# triple tail



## vincem (Jan 12, 2009)

went to mobile bay on saturday. caught two, lost one and couldnt get two others to eat.


----------



## Tyler Massey (Oct 2, 2007)

Man i should have gone with yall!! I would have got the other two to eat!! lol


----------



## Murphy's Law (Sep 27, 2007)

Good job and thanks for the report :clap


----------



## Marine Scout (Nov 18, 2007)

I have never had nor eaten one of these. How are they on the palate???

What is the best way to cook them??


----------



## Tyler Massey (Oct 2, 2007)

I hear they are some of the best eating fish out there!!


----------



## countryjwh (Nov 20, 2007)

> *SeaRay240/Mia Belle (8/31/2009)*I have never had nor eaten one of these. How are they on the palate???
> 
> 
> 
> What is the best way to cook them??


they are wonderful!!


----------



## jjam (Dec 9, 2007)

> *tmass (8/31/2009)*I hear they are some of the best eating fish out there!!
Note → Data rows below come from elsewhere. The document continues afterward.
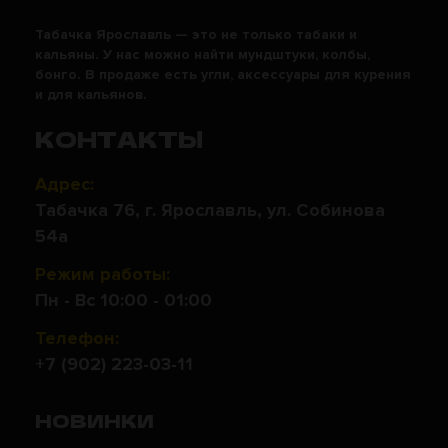
Табачка Ярославль — это не только табаки и
кальяны. У нас можно найти мундштуки, колбы,
бонго. В продаже есть угли, аксессуары для курения
и для кальянов.
КОНТАКТЫ
Адрес:
Табачка 76, г. Ярославль, ул. Собинова
54а
Режим работы:
Пн - Вс 10:00 - 01:00
Телефон:
+7 (902) 223-03-11
НОВИНКИ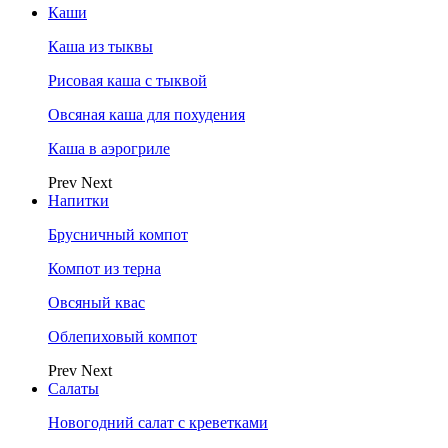
Каши
Каша из тыквы
Рисовая каша с тыквой
Овсяная каша для похудения
Каша в аэрогриле
Prev
Next
Напитки
Брусничный компот
Компот из терна
Овсяный квас
Облепиховый компот
Prev
Next
Салаты
Новогодний салат с креветками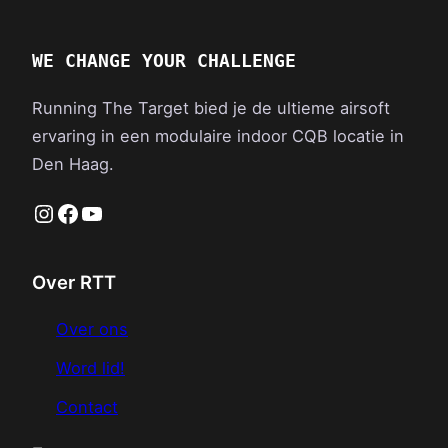
WE CHANGE YOUR CHALLENGE
Running The Target bied je de ultieme airsoft
ervaring in een modulaire indoor CQB locatie in
Den Haag.
Instagram
Facebook
YouTube
Over RTT
Over ons
Word lid!
Contact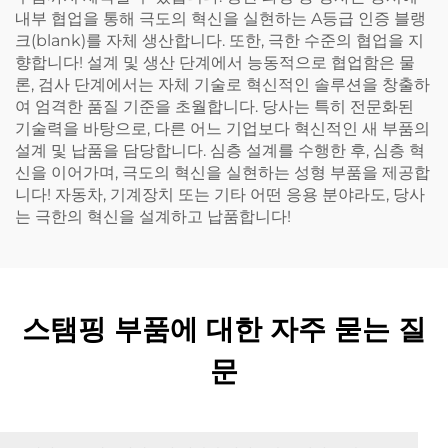
내부 협업을 통해 극도의 혁신을 실현하는 A등급 인증 블랭
크(blank)를 자체 생산합니다. 또한, 극한 수준의 협업을 지
향합니다! 설계 및 생산 단계에서 능동적으로 협업함은 물
론, 검사 단계에서는 자체 기술로 혁신적인 솔루션을 창출하
여 엄격한 품질 기준을 초월합니다. 당사는 특히 전문화된
기술력을 바탕으로, 다른 어느 기업보다 혁신적인 새 부품의
설계 및 납품을 담당합니다. 심층 설계를 수행한 후, 심층 혁
신을 이어가며, 극도의 혁신을 실현하는 성형 부품을 제공합
니다! 자동차, 기계장치 또는 기타 어떤 응용 분야라도, 당사
는 극한의 혁신을 설계하고 납품합니다!
스탬핑 부품에 대한 자주 묻는 질
문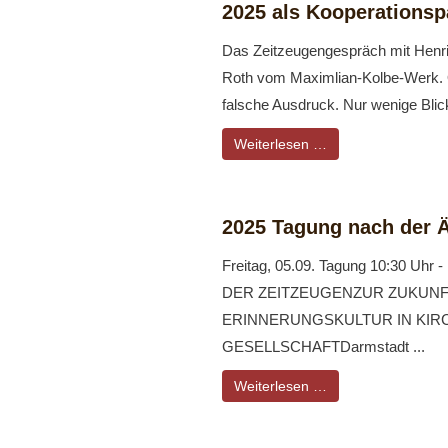
2025 als Kooperationsp
Das Zeitzeugengespräch mit Henri
Roth vom Maximlian-Kolbe-Werk. O
falsche Ausdruck. Nur wenige Blic
Weiterlesen …
2025 Tagung nach der Ä
Freitag, 05.09. Tagung 10:30 Uh
DER ZEITZEUGENZUR ZUKUNF
ERINNERUNGSKULTUR IN KIR
GESELLSCHAFTDarmstadt ...
Weiterlesen …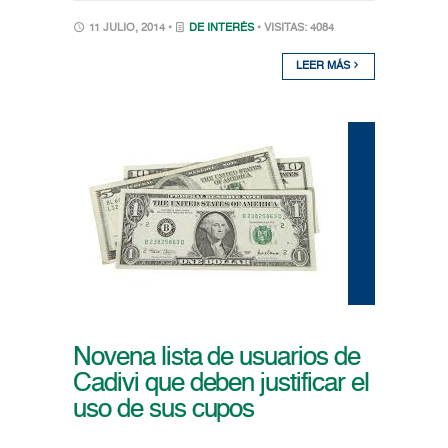
11 JULIO, 2014 •
DE INTERÉS
• VISITAS: 4084
LEER MÁS
Novena lista de usuarios de
Cadivi que deben justificar el
uso de sus cupos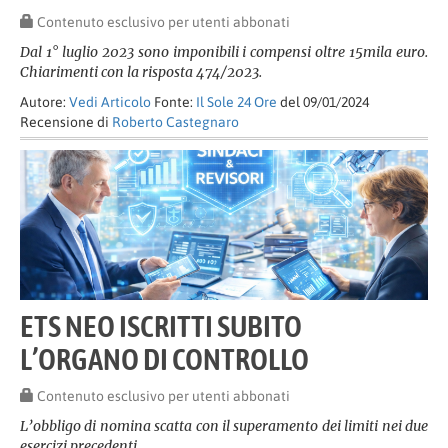
Contenuto esclusivo per utenti abbonati
Dal 1° luglio 2023 sono imponibili i compensi oltre 15mila euro.
Chiarimenti con la risposta 474/2023.
Autore:
Vedi Articolo
Fonte:
Il Sole 24 Ore
del 09/01/2024
Recensione di
Roberto Castegnaro
ETS NEO ISCRITTI SUBITO
L’ORGANO DI CONTROLLO
Contenuto esclusivo per utenti abbonati
L’obbligo di nomina scatta con il superamento dei limiti nei due
esercizi precedenti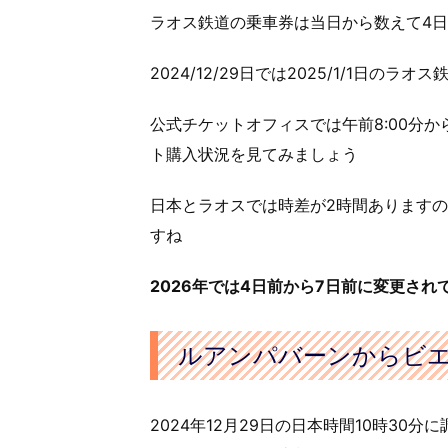
ラオス鉄道の乗車券は当日から数えて4
2024/12/29日では2025/1/1日の
公式チケットオフィスでは午前8:00分か
ト購入状況を見てみましょう
日本とラオスでは時差が2時間ありますので
すね
2026年では4日前から7日前に変更され
ルアンパバーンからビ
2024年12月29日の日本時間10時30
+1 on that Tyler...I had the pleasure in the spring after finding a few hanging on a floating tree 32+ miles out... baked with olive oil crusted saltines over the top...oh sooooo good..Very tasty like big ole triggers...

Jimmy


----------



## John B. (Oct 2, 2007)

Damn Vince!!!... that is a STUD!!!!... congratulations, tripletail are awesome to catch and even better to eat!

i wanna go next trip!!!

:bowdown


----------



## vincem (Jan 12, 2009)

thanks........the best way to cook triple tail is to bake it. put you a little crystal hot sauce, butter and parmesan cheese on top. bake it @ 350 for about 25-30 minutes.


----------



## Ultralite (Oct 1, 2007)

nice catch! those things pull hard...bet those were fun...
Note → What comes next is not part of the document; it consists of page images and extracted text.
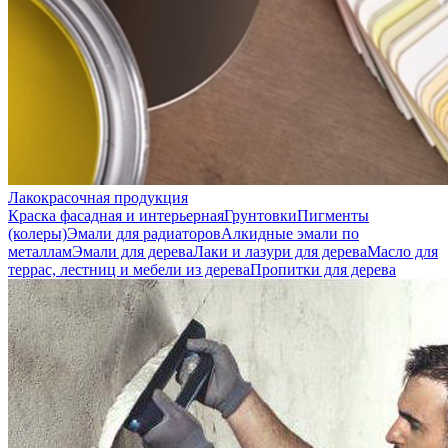
Лакокрасочная продукция
Краска фасадная и интерьерная
Грунтовки
Пигменты
(колеры)
Эмали для радиаторов
Алкидные эмали по
металлам
Эмали для дерева
Лаки и лазури для дерева
Масло для
террас, лестниц и мебели из дерева
Пропитки для дерева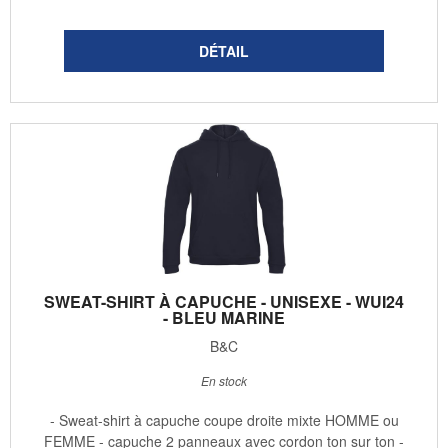
SWEAT-SHIRT À CAPUCHE - UNISEXE - WUI24
- BLEU MARINE
B&C
En stock
- Sweat-shirt à capuche coupe droite mixte HOMME ou
FEMME - capuche 2 panneaux avec cordon ton sur ton -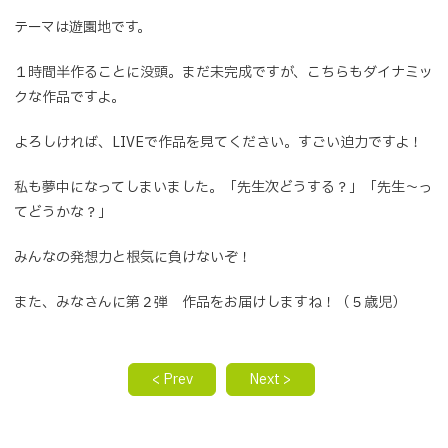
テーマは遊園地です。
１時間半作ることに没頭。まだ未完成ですが、こちらもダイナミッ
クな作品ですよ。
よろしければ、LIVEで作品を見てください。すごい迫力ですよ！
私も夢中になってしまいました。「先生次どうする？」「先生～っ
てどうかな？」
みんなの発想力と根気に負けないぞ！
また、みなさんに第２弾 作品をお届けしますね！（５歳児）
< Prev
Next >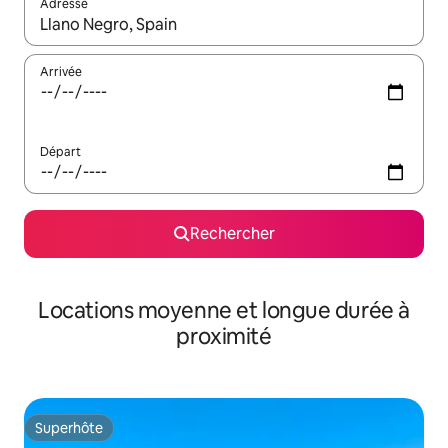
Adresse
Lorsque les résultats s'affichent, utilisez les flèches vers le hau
Arrivée
Départ
Rechercher
Locations moyenne et longue durée à
proximité
Superhôte
Superhôte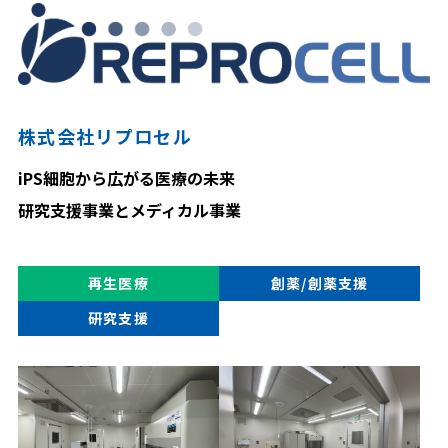
株式会社リプロセル
iPS細胞から広がる医療の未来
研究支援事業とメディカル事業
再生医療
創薬/創薬支援
研究支援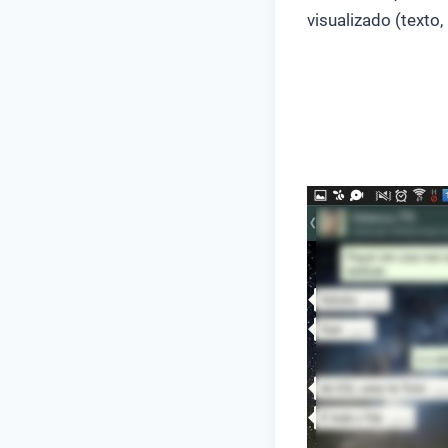
visualizado (texto,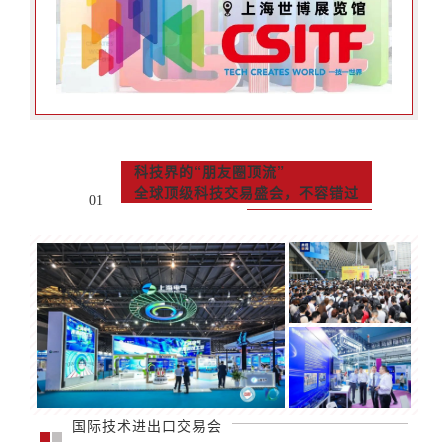
科技界的“朋友圈顶流”
全球顶级科技交易盛会，不容错过
01
国际技术进出口交易会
mayo + good parmesian...about equal parts...finely diced habenaro to taste + a dash of whatsthishere sauce, mix all...slather ingredients over filet...bake at 400 until golden brown...


----------



## true-king (Oct 2, 2007)

That sounds so tasty! I've never caught one nor eaten one, did hook and lose one on a flyrod though. I need to get into some.


----------



## Brant Peacher (Oct 4, 2007)

There ya go Vince! Good fish!


----------



## TURTLE (May 22, 2008)

> *Ultralite (9/1/2009)*nice catch! those things pull hard...bet those were fun...
> 
> mayo + good parmesian...about equal parts...finely diced habenaro to taste + a dash of whatsthishere sauce, mix all...slather ingredients over filet...bake at 400 until golden brown...
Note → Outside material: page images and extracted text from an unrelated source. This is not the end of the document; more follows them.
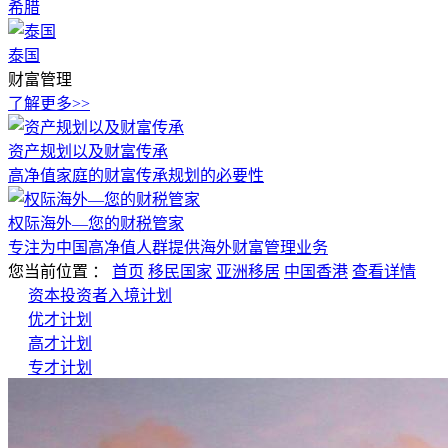
希腊
泰国
财富管理
了解更多>>
资产规划以及财富传承
高净值家庭的财富传承规划的必要性
权际海外—您的财税管家
专注为中国高净值人群提供海外财富管理业务
您当前位置
：
首页
移民国家
亚洲移居
中国香港
查看详情
资本投资者入境计划
优才计划
高才计划
专才计划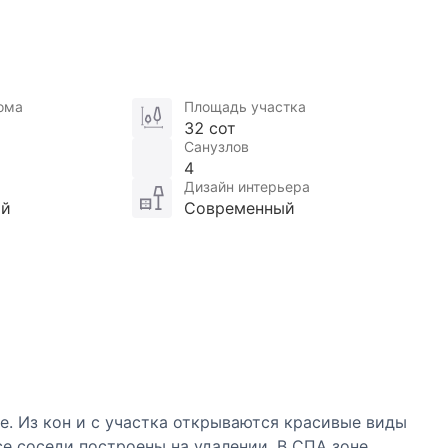
ома
Площадь участка
32 сот
Санузлов
4
Дизайн интерьера
ой
Современный
е. Из кон и с участка открываются красивые виды
се соседи построены на удалении. В СПА зоне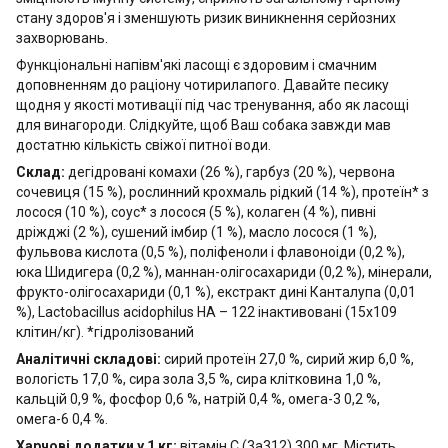
стану здоров'я і зменшують ризик виникнення серйозних
захворювань.
Функціональні напівм'які ласощі є здоровим і смачним
доповненням до раціону чотирилапого. Давайте песику
щодня у якості мотивації під час тренування, або як ласощі
для винагороди. Слідкуйте, щоб Ваш собака завжди мав
достатню кількість свіжої питної води.
Склад:
дегідровані комахи (26 %), гарбуз (20 %), червона
сочевиця (15 %), рослинний крохмаль рідкий (14 %), протеїн* з
лосося (10 %), соус* з лосося (5 %), колаген (4 %), пивні
дріжджі (2 %), сушений імбир (1 %), масло лосося (1 %),
фульвова кислота (0,5 %), поліфеноли і флавоноіди (0,2 %),
юка Шидигера (0,2 %), маннан-олігосахариди (0,2 %), мінерали,
фрукто-олігосахариди (0,1 %), екстракт дині Канталупа (0,01
%), Lactobacillus acidophilus HA – 122 інактивовані (15x109
клітин/кг). *гідролізований
Аналітичні складові:
сирий протеїн 27,0 %, сирий жир 6,0 %,
вологість 17,0 %, сира зола 3,5 %, сира клітковина 1,0 %,
кальцій 0,9 %, фосфор 0,6 %, натрій 0,4 %, омега-3 0,2 %,
омега-6 0,4 %.
Харчові додатки у 1 кг:
вітамін C (3a312) 300 мг. Містить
That sounds great , I'm gonna try that next time I catch one.I use mayo often when baking fish and everyone I tell that looks at me like they are trying to divide 13 into 32.:doh


----------



## inshoreJAM (Aug 2, 2009)

Nice fish!!!:clap I've been wanting to go over there and try that out. Were yall casting shrimp under crabtrap corks or what? I've seen that done on tv and heard people talk about it but have never had the chance to try it. I hear that Mobile Bay is loaded though!


----------



## Voodoo Lounge (Sep 28, 2007)

Very nice, now tell your techno buddy to show you how to upload the pics!! ROLL TIDE!!!!


----------



## Redfish (Nov 9, 2007)

Very Nice A Hell of a Good Fight & Eating Right There!!!! Thanks for the report!!


----------